J’ai passé dernièrement un long week-end à Berlin. J’adore séjourner dans cette ville, tout particulièrement en automne. L’ayant visité à trois reprises ces dernières années, j’ai bien mesuré son évolution récente, et j’en retiens deux constats en termes de construction d’une métropole : l’audace architecturale et la mémoire de la Cité.

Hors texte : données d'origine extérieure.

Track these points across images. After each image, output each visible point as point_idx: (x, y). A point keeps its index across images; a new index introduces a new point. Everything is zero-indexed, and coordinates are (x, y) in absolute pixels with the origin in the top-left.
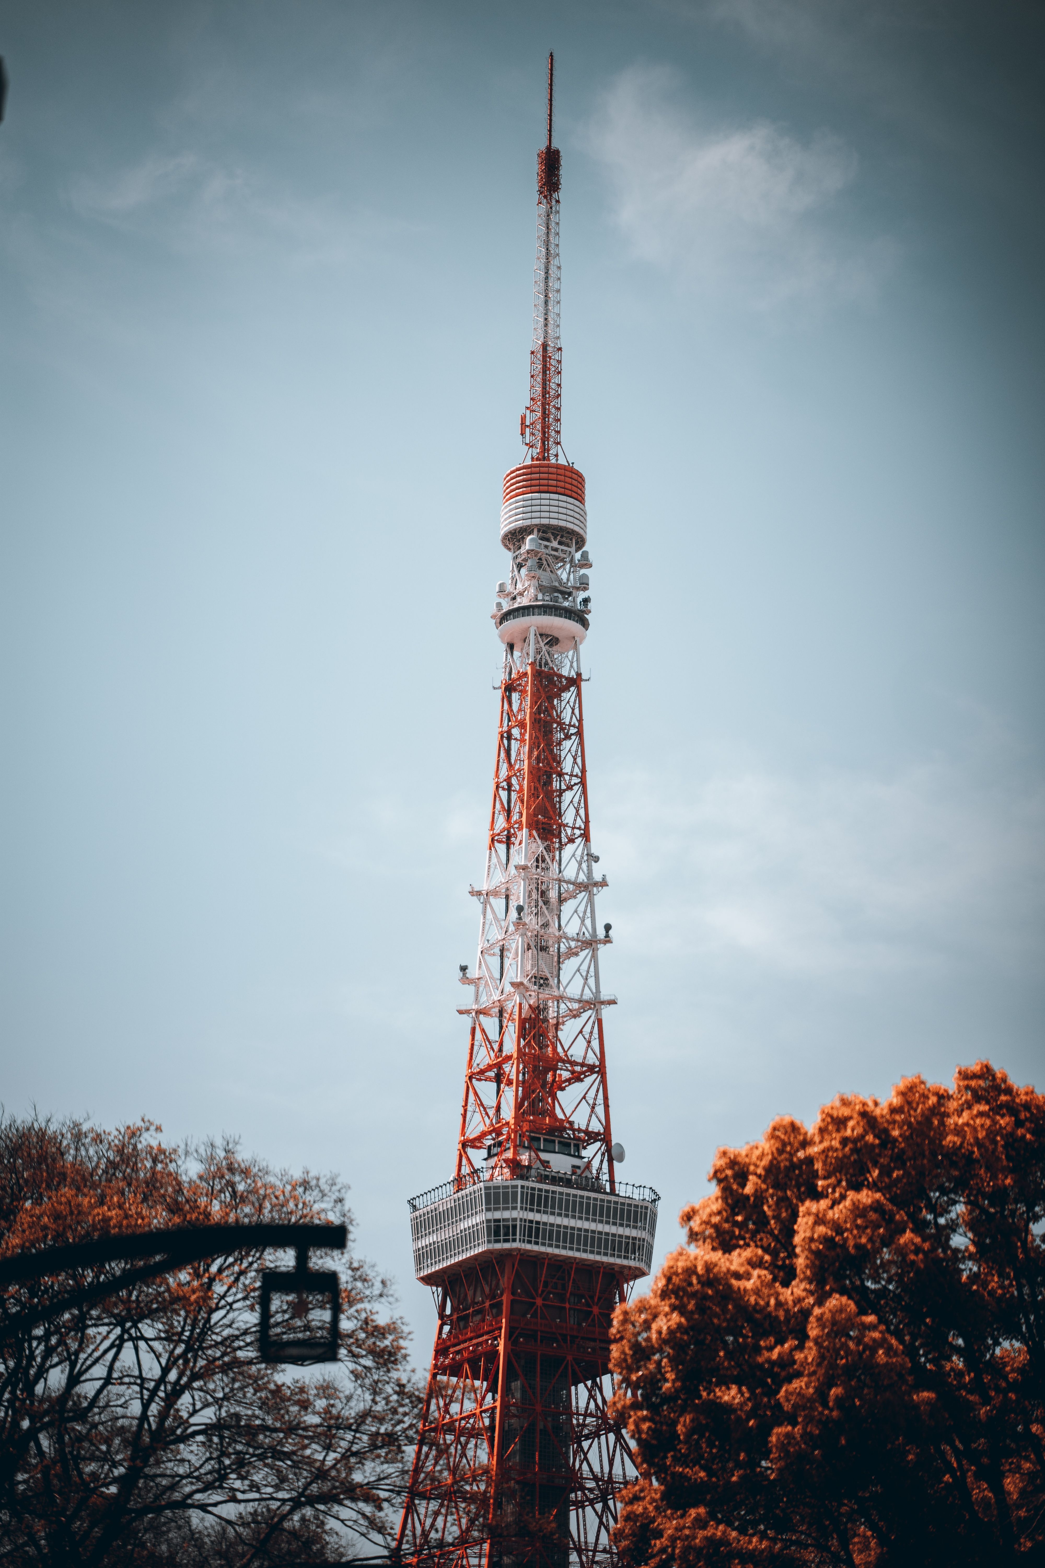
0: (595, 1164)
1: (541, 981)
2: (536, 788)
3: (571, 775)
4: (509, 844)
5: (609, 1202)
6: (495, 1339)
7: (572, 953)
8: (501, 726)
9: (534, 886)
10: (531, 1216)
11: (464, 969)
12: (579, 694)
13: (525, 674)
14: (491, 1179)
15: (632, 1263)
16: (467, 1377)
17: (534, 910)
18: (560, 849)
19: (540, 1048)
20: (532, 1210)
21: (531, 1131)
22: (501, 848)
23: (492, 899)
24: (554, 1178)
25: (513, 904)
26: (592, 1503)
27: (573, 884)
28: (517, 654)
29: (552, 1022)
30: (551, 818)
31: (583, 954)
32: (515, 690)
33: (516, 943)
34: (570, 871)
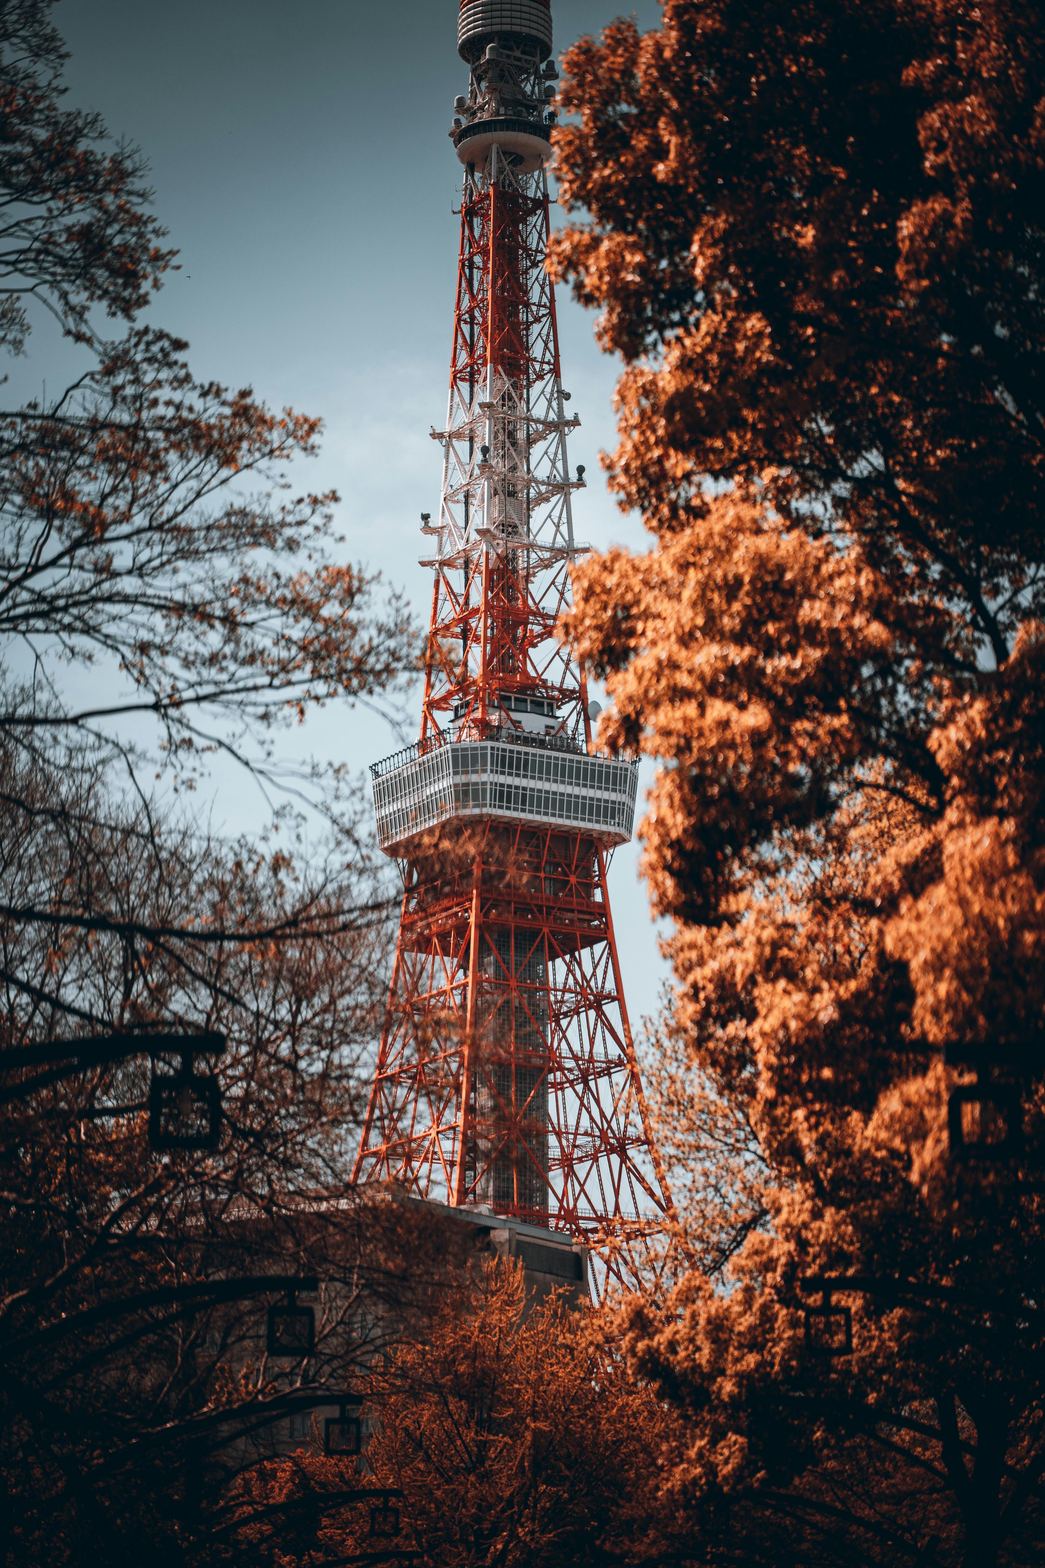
0: (571, 723)
1: (509, 528)
2: (501, 320)
3: (539, 305)
4: (472, 382)
5: (586, 763)
6: (466, 911)
7: (543, 499)
8: (462, 253)
9: (501, 425)
10: (502, 779)
11: (425, 517)
12: (546, 218)
13: (487, 196)
14: (459, 740)
15: (612, 829)
16: (436, 953)
17: (501, 452)
18: (529, 386)
19: (510, 601)
20: (503, 773)
21: (501, 690)
22: (464, 386)
23: (455, 442)
24: (526, 738)
25: (477, 446)
26: (572, 1083)
27: (542, 423)
28: (477, 175)
29: (522, 573)
30: (517, 352)
31: (554, 499)
32: (476, 215)
33: (482, 488)
34: (539, 410)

Berlin est une ville très agréable. Ce qui frappe tout d’abord, c’est l’espace : Tiergarten et de multiples autres vastes espaces verts, de larges avenues, les lacs à proximité. Berlin, c’est aussi la culture et la créativité : elles sont présentes partout, sous forme de musées, de galeries, de décors urbains… C’est aussi, pour qui s’intéresse à l’histoire contemporaine, des lieux forts à « chaque coin de rue » ; le souvenir du Mur et de la guerre froide, mais pas seulement. Je trouve aussi que Berlin, c’est une esthétique urbaine, avec un mélange harmonieux de nature dans la ville, de monuments et œuvres d’art bien mis en valeur, de convivialité urbaine. Et je suis frappé par le nombre d’immeubles à l’architecture audacieuse. C’est vrai pour le secteur du Bundestag ou de la PotsdamPlatz. Le retour de Berlin au rang de capitale a bien sûr favorisé ce renouveau : il n’y a qu’à voir la succession des ambassades et représentation des länder dans ce secteur. Mais on trouve aussi des constructions ou réhabilitations étonnantes, intégrées à leur quartier, qui sont autant d’éléments de valorisation du cadre urbain.
L’autre facette berlinoise qui me marque, c’est l’approche de la mémoire de cette ville. Partout, les souvenirs de l’histoire et du passé sont présents, « intelligemment ». C’est vrai pour les heures de gloire et les moments forts de la Cité. J’ai par exemple découvert cette année la galerie « JFK » et une expo sur le Parlement allemand. Mais c’est vrai aussi pour les épisodes lourds et tragiques de ce passé, notamment sous le nazisme. On trouve à Berlin des lieux qui expliquent la genèse de la Cité : les phases de son développement urbain, son histoire sociale, politique et culturelle, son patrimoine économique. Il existe par exemple un remarquable musée de l’histoire allemande. Concernant le patrimoine économique, j’avais eu la même impression à Munich, une ville qui n’hésite pas à associer à son histoire ses « success stories » de l’entreprise et de la recherche.
Le contraste est assez saisissant avec Lyon. Je trouve que notre ville n’accorde pas assez de place à son passé, ou qu’elle le fait de façon trop sélective en se limitant aux épisodes « clés » de son histoire. On peut aussi regretter qu’elle ne valorise pas plus son patrimoine économique et d’innovation, ses grands entrepreneurs et l’histoire dont ils sont les successeurs. L’approche retenue pour la réhabilitation de l’Hôtel Dieu en est une nouvelle démonstration, alors que le lieu aurait pu servir de phare pour les pôles de compétences de la métropole et de la région.
Certes, nous avons le Musée Gadagne. Je l’ai visité de nouveau récemment. Sa rénovation a permis d’embellir encore le lieu, et ses collections sont dorénavant bien présentées. Mais en quittant le musée, on a l’impression d’avoir survolé l’histoire de la ville, avec des « escales » à des moments clés. Au-delà de ce musée, il est je pense encore nécessaire d’enrichir et d’approfondir la mise en valeur de la mémoire de notre ville, et de mieux en tirer parti pour ses projets.